I am in need of a good, but affordable compression tool that is compatible with Quad shield RG-11 but is also compatible with RG-6. I have about 16 - 75' runs of Beldon RG-11 and connectors so I figure why not build my own cables.

I was considering this Greenlee but can't determine if it is compatible with RG-11. I inquired with their tech support and it seems they aren't sure either. Anyway, Monoprice has two models that appear to vary only in their adjustable settings at a really good price, seemingly too good.

Model 1

Model 2

Seems strippers are equally as difficult to find for RG-11...or I'm looking in the wrong place.

Any suggestions?

Thanks!


----------



## mechman (Feb 8, 2007)

I'd have no problem with either of the Monoprice tools.
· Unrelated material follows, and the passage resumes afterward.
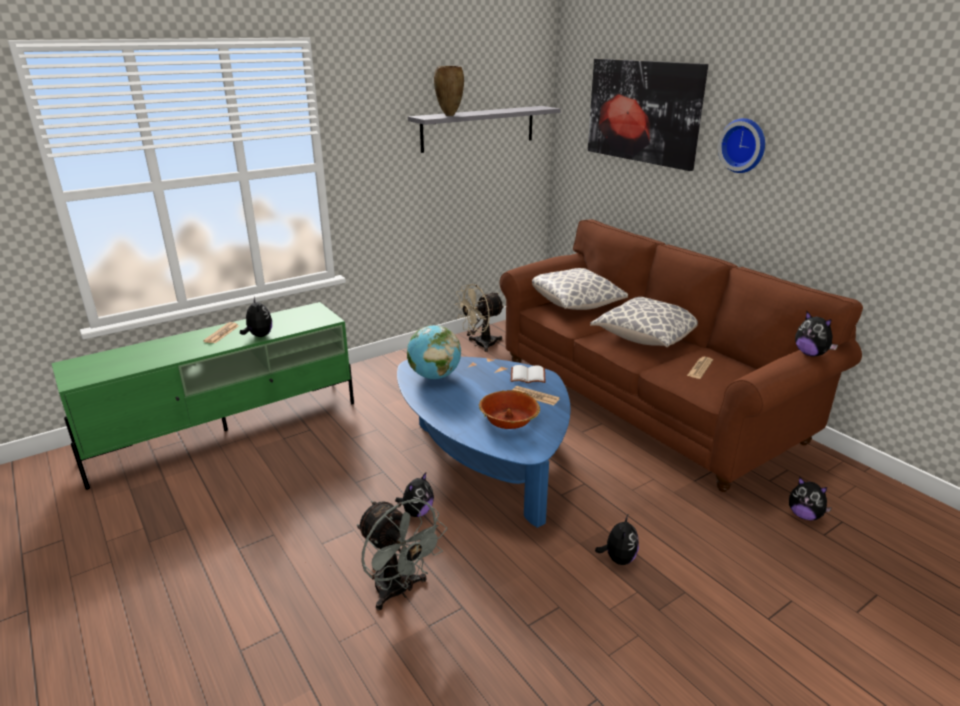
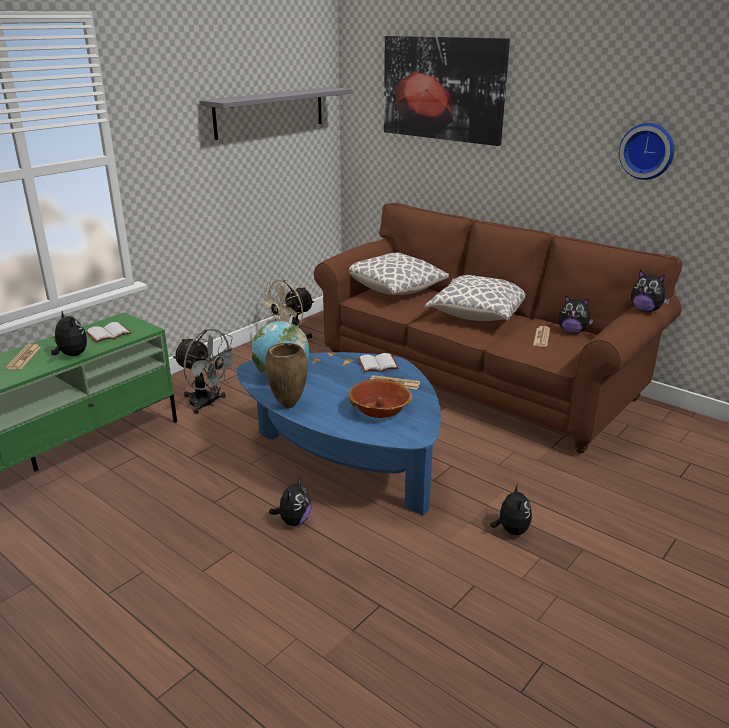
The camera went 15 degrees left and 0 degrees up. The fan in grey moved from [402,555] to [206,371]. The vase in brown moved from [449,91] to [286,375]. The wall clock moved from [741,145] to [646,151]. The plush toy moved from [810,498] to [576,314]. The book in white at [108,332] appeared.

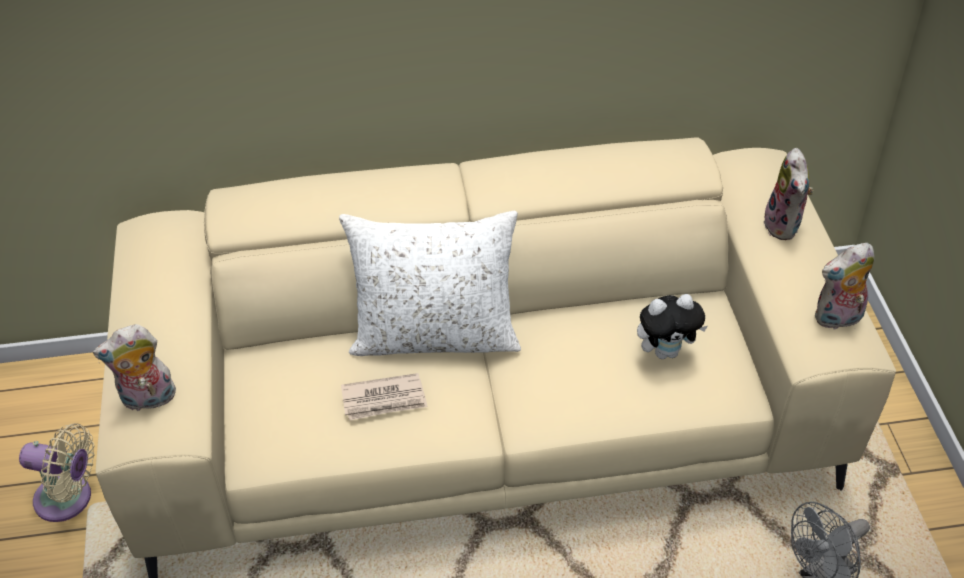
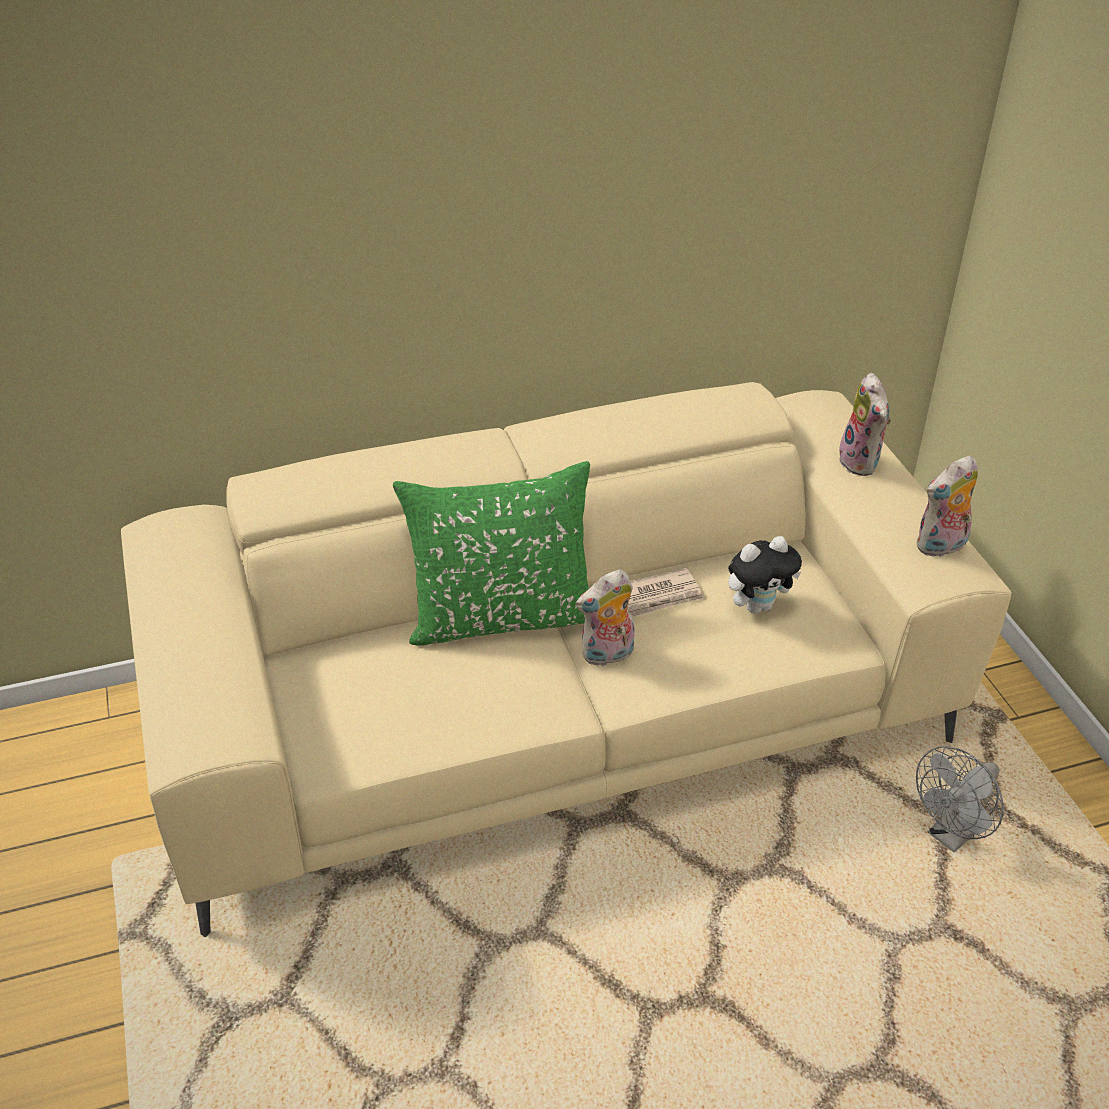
The camera went 10 degrees left and 5 degrees down. The fan in beige at [57,472] disappeared. The plush toy moved from [134,367] to [605,617]. The pillow in white at [430,283] became the pillow in green at [491,553]. The newspaper moved from [384,397] to [666,593].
As for the stripper, there are quite a few available when I googled it. 

And since that Greenlee tool only lists RG6 and RG59 fittings, I'd bet money it cannot do RG11.


----------



## tthurman (Jan 7, 2010)

I'm betting you're right about that Greenlee...not even going to chance it. I found the strippers, although my search results didn't yield as many :scratchhead: 

I've got one that I use for building BNC cables for DS3 circuits, but it just won't adjust big enough for RG11. I was hoping to find one at monoprice and knock it all out at once, but the only models they list show up to RG6Q.

Thanks for the input!


----------



## Anthony (Oct 5, 2006)

We have a Paladin CrimpALL at work and some heads for it (Parts Express sells a generic version). The beauty is that you can swap heads for it ($15 each or so) and they have something for everything (including Molex, crimp terminals, RGx, RJ45, etc). Sadly it's only a hex crimps, though.

F-Conn makes a great compression tool, but it is $100 or so. Parts Express sold a generic version that had some interchangable tips, but I've had hit-or miss results.

I also have a Data Shark compression tool that was about $25 and looks similar to the Greenlee. Never tried the RG11, but 59 and 6 work in it fine (including some of the F-conn connectors). Mostly I use it for the RG6, though.


----------